When Trump announced his candidacy back in June, he provoked an immediate avalanche of criticism for saying in his rambling announcement speech that immigrants from Mexico are rapists and drug dealers. The condemnations came rolling in from all directions, but one prominent conservative contorted himself wildly to author a semi-defense of Trump’s allegation about Mexican immigrants: National Review editor Rich Lowry. In a column for Politico headlined “Sorry, Donald Trump Has A Point,” Lowry stung Trump for being crude and a generally disgusting person, but also argued that there “there was a kernel” in Trump’s comments “that hit on an important truth that typical politicians either don’t know or simply fear to speak.”

The “kernel” that Lowry identified was that Mexican immigrants tend to have low levels of education – an argument Trump didn’t actually make. Having twisted Trump’s words to turn them into something less awful than they actually were, Lowry wrote this:

For all its crassness, Trump’s rant on immigration is closer to reality than the gauzy clichés of the immigration romantics unwilling to acknowledge that there might be an issue welcoming large numbers of high school dropouts into a 21st-century economy.

Consider that conclusion and the intellectual gymnastics Lowry had to perform to arrive at it, and contrast it with what Lowry’s magazine wrote about Trump this morning:

Some conservatives have made it their business to make excuses for Trump and duly get pats on the head from him. Count us out. Donald Trump is a menace to American conservatism who would take the work of generations and trample it underfoot in behalf of a populism as heedless and crude as the Donald himself.
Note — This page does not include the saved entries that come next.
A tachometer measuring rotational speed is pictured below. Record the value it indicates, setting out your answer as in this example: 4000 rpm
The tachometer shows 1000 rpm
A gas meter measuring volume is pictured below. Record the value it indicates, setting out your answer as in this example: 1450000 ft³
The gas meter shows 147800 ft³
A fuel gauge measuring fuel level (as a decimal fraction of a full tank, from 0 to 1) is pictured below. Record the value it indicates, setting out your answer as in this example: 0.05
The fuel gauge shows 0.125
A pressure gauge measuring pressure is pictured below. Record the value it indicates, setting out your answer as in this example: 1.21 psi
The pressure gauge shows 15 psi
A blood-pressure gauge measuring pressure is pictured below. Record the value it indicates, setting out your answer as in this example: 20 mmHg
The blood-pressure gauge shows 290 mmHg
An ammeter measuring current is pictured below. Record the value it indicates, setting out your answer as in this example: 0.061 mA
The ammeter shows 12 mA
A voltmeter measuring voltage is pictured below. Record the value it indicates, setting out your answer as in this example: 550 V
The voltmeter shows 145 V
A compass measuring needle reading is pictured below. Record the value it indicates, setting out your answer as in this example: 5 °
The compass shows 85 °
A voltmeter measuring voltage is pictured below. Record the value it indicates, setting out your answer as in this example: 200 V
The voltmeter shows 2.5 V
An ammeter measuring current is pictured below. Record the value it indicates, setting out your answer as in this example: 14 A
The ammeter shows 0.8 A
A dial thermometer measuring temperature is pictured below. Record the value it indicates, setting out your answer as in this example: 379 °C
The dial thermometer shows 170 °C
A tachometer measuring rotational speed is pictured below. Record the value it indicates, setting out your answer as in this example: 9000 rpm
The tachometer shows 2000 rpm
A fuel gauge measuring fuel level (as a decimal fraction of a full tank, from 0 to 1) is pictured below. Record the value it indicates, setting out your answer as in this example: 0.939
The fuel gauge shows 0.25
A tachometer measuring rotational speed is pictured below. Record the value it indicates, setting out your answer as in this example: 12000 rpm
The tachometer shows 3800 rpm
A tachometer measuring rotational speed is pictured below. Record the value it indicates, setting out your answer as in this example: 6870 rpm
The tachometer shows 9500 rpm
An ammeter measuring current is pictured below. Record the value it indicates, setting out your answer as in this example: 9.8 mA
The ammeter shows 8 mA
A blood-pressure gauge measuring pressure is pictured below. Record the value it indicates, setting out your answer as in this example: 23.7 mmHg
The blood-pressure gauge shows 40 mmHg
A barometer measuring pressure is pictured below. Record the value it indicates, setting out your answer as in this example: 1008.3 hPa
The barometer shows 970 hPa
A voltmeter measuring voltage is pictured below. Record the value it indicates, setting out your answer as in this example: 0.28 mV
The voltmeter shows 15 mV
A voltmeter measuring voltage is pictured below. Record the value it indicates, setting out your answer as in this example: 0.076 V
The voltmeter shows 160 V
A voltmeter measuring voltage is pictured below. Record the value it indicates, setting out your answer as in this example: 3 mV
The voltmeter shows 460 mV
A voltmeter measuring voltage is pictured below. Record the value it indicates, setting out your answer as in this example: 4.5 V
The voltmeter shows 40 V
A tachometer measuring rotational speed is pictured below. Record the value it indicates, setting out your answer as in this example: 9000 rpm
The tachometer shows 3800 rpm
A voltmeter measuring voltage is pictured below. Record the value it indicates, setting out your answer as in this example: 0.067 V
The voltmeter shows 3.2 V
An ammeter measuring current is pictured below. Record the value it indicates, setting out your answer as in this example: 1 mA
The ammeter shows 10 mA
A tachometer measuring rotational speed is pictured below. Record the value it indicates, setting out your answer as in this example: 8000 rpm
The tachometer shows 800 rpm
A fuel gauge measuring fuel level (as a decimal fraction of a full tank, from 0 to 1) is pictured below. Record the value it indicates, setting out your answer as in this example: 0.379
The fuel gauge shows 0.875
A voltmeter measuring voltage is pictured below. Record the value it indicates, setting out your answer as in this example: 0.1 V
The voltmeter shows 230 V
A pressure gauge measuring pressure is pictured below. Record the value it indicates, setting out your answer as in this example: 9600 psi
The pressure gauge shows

What has changed, of course, is that back in July no one really thought Trump was anything more than a short-lived novelty, and so conservatives felt comfortable sidling up to his anti-immigrant barking because it more or less aligned with their own views. Now that’s he’s a genuine threat to win the Republican nomination, these same conservatives are finding themselves aghast at the Trump phenomenon and unwilling to grapple with the fact that they helped bring it about.